The cost to society of Americans living without health insurance could run into hundreds of billions of dollars, according to a new report released by the American College of Physicians (ACP).
ACP’s The Cost of Lack of Health Insurance is a comprehensive analysis of studies that have been done on the direct costs the health sector incurs due to the uninsured, as well as the costs associated with the adverse health implications of living without insurance. ACP released the report to coincide with Covering the Uninsured Week, a nonpartisan campaign to focus attention on the need to secure health coverage for all Americans through a series of events scheduled during the week of May 10-16. ACP is a national supporter of Covering the Uninsured Week.

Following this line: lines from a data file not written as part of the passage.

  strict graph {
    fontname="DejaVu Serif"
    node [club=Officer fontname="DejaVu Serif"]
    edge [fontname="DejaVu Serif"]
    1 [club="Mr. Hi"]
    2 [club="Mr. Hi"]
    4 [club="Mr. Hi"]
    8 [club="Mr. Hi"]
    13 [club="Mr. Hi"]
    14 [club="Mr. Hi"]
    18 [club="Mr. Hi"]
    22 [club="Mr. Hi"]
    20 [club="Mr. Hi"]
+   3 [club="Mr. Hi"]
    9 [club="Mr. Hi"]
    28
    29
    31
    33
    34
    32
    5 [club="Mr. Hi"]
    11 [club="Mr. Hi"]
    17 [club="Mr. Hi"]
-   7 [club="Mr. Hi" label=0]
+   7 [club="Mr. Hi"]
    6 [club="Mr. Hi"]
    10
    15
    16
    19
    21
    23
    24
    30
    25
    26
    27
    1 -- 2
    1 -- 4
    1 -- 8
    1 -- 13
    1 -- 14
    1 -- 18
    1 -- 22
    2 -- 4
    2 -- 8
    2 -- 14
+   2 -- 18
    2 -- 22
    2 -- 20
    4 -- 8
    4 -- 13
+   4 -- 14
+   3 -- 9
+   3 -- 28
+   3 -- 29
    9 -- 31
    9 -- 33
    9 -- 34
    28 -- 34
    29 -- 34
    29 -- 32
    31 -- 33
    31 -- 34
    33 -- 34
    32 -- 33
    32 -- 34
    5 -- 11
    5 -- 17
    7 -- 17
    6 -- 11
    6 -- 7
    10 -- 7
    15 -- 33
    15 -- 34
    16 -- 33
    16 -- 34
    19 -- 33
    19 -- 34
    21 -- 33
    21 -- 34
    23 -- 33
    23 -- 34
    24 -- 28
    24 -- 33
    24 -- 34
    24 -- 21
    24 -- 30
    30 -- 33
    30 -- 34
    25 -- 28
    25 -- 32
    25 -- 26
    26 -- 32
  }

In terms of direct costs to the health system (in 2001 dollars), the uninsured receive as much as $98 billion in medical care, $35 billion of which is considered uncompensated. Diverse sectors of the health care system bear the direct costs of this care.

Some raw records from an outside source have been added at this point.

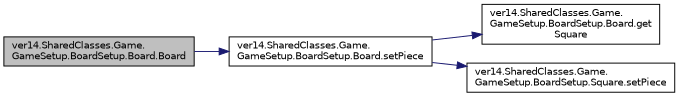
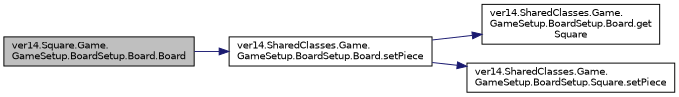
  digraph {
    rankdir=LR
    node [color=black fillcolor=white fontname=Helvetica fontsize=10 shape=record style=filled]
    edge [color=midnightblue fontname=Helvetica fontsize=10 labelfontname=Helvetica labelfontsize=10 style=solid]
-   n1 [fillcolor=grey75 fontcolor=black height=0.2 label="ver14.SharedClasses.Game.\lGameSetup.BoardSetup.Board.Board" width=0.4]
+   n1 [fillcolor=grey75 fontcolor=black height=0.2 label="ver14.Square.Game.\lGameSetup.BoardSetup.Board.Board" width=0.4]
    n2 [height=0.2 label="ver14.SharedClasses.Game.\lGameSetup.BoardSetup.Board.setPiece" width=0.4]
    n3 [height=0.2 label="ver14.SharedClasses.Game.\lGameSetup.BoardSetup.Board.get\lSquare" width=0.4]
    n4 [height=0.2 label="ver14.SharedClasses.Game.\lGameSetup.BoardSetup.Square.setPiece" width=0.4]
    n1 -> n2
    n2 -> n3
    n2 -> n4
  }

— Total government spending on the uninsured is about $30 billion a year, representing the bulk of the cost.
— Hospitals provide about $24 billion worth of uncompensated care.
— Physicians spend about $5.1 billion a year caring for patients who cannot pay their bills.
— Employers and managed care companies spend between $1.5 and $3 billion through higher rates to cover part of the $24 billion hospitals spend caring for the uninsured.
These costs are compounded by the adverse health effects of lacking insurance. The resulting inadequate preventive care and delayed treatment the uninsured receive taxes society heavily. The effects include reduced life expectancy, lower workforce productivity, diminished educational attainment, imperiled public health, and the financial burden shouldered by uninsured individuals and communities, according to the report.
ACP’s report references an estimate that the aggregate, annualized cost of diminished health and shorter life span falls between $65-$130 billion for each year of health insurance forgone.
This figure does not include the increased financial risk and uncertainty borne by the uninsured and their families, which is estimated to cost between $1.6 billion and $3.2 billion.
The report found that the estimated value of health gained when an uninsured child or adult is given an additional year of coverage ($1,645 to $3,280) exceeds the estimated annual cost of the additional health care that the uninsured would use if insured ($1,004 to $1,866).
“Critics of universal coverage claim it would be too expensive due to the additional medical care sought by newly insured Americans,” said ACP President Charles Francis, MD, FACP. “The United States already spends hundred of billions of dollars on the uninsured, most of it in a scatter-shot, piecemeal fashion that in no way matches the health and financial benefits of universal coverage.”
The report disputes the high cost of medical services that newly insured Americans would use. It estimates that the uninsured would use about $34-$69 billion (in 2001 dollars) in additional medical care if they were fully insured. This would account for about 3-6 percent of total health care spending. Such an increase in medical spending would increase health care’s share of gross domestic product (GDP (news – web sites)) by less than one percentage point.
“The debate over how to extend coverage to the uninsured must consider both the short- and long-term benefits and weigh these benefits against the expected cost,” said Dr. Francis.
The American College of Physicians is the largest medical specialty organization and the second-largest physician group in the United States. ACP members include more than 115,000 internal medicine physicians (internists), related subspecialists, and medical students. Internists specialize in the prevention, detection and treatment of illnesses in adults.